リッジアイは、地図、道路、住宅、森林、固定資産、安全保障などのアセットを保有し、その管理や調査に課題を抱える官公庁や企業のニーズに応えるため、「課題を気にせず、衛星画像解析を気軽に試したい」という要望に応える形でRSIAを開発した。
「Ridge SAT Image Analyzer(RSIA)」の特長
- ユーザー自身でオリジナルモデル作成が可能:ユーザー自身で最先端モデルを用いた学習および、評価を行うことができる。この機能により、秘匿性の高いデータを用いたモデル作成、データの特性に合わせたユーザー自身での試行錯誤が可能になる。
- 直感的な操作性:ワンコマンドで解析を実行できるシンプルなインターフェースを採用。専門知識がなくても最先端のAIモデルを活用可能だ。具体的には、ユーザーの入力に応じて、RSIA内で最適な画像分割、衛星画像の前処理や後処理を選択し自動実行する。オリジナルモデルを作成したい場合にも、衛星画像とアノテーションを特定の場所に保管して、ワンコマンド入力するだけで作成できる。

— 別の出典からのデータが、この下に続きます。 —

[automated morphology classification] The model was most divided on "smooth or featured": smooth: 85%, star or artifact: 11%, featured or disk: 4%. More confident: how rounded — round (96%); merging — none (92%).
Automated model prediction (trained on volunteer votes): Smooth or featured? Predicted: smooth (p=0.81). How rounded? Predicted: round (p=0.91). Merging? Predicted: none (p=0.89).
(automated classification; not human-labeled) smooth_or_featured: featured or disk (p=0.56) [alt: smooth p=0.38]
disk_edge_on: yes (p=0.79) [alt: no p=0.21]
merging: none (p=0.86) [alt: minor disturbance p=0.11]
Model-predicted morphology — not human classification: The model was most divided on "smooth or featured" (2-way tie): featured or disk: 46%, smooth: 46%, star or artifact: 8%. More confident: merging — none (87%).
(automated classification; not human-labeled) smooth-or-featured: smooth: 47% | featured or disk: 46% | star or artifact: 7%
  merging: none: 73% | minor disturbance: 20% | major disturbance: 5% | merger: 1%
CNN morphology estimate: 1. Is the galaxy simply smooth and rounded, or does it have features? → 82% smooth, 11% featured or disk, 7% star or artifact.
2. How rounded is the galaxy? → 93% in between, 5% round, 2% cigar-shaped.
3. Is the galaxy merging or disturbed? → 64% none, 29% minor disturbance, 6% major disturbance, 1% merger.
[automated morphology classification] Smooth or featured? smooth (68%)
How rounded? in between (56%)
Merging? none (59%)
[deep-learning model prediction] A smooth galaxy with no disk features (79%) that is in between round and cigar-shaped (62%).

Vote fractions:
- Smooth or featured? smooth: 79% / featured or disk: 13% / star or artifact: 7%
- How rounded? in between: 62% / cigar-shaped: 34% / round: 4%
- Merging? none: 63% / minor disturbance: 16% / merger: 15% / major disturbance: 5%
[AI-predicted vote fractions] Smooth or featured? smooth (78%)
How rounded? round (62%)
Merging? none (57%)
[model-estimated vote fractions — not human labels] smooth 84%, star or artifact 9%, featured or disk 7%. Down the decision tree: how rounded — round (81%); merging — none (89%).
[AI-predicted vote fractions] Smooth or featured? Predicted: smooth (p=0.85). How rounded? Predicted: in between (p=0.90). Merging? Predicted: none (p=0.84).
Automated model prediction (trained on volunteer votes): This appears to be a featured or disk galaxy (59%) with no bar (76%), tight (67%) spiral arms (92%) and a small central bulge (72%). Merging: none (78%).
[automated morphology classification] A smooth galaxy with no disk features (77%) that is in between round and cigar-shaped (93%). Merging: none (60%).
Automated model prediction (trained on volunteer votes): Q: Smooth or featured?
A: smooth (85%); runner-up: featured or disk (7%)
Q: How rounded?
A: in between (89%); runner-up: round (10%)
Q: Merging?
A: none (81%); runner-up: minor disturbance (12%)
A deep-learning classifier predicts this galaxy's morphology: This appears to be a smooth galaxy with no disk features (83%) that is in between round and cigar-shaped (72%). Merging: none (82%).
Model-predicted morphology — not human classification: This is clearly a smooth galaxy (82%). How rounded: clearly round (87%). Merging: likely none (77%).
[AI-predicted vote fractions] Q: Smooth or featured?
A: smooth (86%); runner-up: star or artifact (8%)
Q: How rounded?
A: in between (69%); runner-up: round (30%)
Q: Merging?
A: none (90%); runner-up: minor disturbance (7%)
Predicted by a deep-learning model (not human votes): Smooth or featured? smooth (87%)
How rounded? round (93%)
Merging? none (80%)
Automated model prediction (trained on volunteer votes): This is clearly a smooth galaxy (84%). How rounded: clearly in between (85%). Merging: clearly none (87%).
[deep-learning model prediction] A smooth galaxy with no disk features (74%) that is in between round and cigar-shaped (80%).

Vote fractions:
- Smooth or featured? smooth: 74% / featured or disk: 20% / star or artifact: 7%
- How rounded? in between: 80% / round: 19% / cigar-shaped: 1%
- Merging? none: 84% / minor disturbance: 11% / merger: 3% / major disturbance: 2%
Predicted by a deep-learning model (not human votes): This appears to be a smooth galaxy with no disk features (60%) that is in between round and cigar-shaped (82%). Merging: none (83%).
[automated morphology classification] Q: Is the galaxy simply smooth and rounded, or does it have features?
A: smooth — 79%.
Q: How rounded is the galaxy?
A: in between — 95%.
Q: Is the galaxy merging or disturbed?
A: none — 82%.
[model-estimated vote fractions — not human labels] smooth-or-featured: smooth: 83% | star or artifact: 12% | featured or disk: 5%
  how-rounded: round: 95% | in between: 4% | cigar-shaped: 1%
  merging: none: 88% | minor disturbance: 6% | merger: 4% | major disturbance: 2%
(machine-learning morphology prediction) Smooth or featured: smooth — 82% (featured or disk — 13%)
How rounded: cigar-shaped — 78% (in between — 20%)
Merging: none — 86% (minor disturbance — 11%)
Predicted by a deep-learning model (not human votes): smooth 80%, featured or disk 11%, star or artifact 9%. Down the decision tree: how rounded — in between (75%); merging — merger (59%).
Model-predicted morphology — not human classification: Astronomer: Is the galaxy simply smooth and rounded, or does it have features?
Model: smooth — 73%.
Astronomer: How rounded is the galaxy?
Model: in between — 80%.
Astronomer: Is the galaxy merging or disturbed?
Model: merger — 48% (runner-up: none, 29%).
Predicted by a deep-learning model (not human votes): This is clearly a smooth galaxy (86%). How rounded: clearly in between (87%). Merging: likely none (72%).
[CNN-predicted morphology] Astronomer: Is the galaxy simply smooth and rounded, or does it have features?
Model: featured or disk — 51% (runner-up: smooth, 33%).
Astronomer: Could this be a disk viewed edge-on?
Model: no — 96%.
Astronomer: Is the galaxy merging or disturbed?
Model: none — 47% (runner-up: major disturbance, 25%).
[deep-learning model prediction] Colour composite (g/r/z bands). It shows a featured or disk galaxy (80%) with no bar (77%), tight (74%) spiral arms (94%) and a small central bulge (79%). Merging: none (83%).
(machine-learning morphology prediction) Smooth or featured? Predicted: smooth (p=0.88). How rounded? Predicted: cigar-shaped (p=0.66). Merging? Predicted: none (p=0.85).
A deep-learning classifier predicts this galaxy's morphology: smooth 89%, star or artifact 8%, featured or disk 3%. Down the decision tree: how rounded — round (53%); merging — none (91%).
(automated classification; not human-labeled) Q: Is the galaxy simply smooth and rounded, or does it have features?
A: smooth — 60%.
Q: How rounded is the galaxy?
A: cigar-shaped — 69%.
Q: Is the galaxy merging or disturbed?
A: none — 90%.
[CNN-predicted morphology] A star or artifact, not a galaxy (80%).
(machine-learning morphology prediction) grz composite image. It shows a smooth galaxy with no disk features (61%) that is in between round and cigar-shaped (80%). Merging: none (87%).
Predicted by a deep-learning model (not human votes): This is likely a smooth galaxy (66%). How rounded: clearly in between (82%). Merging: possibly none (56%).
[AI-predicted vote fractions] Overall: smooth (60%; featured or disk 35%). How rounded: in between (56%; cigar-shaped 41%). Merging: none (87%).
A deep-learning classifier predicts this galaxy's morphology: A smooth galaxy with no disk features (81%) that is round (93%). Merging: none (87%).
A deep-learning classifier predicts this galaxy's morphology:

- 柔軟な環境対応:コンテナ技術を用いて構築されているため、クラウド環境、オンプレミスのどちらでもAI解析が可能で、さまざまな導入ニーズに対応できる。セキュリティの厳しい環境下やライセンスの制約下、さらにスケーラビリティが求められる環境下でも、柔軟に対応することが可能だ。
- 幅広い衛星データ対応:通常の光学衛星画像だけでなく、近赤外線やSAR画像(Synthetic Aperture Radar)など、多様なデータ形式に対応。天候など異なる条件で撮影された画像間の一貫性を保つための自動前処理機能も搭載している。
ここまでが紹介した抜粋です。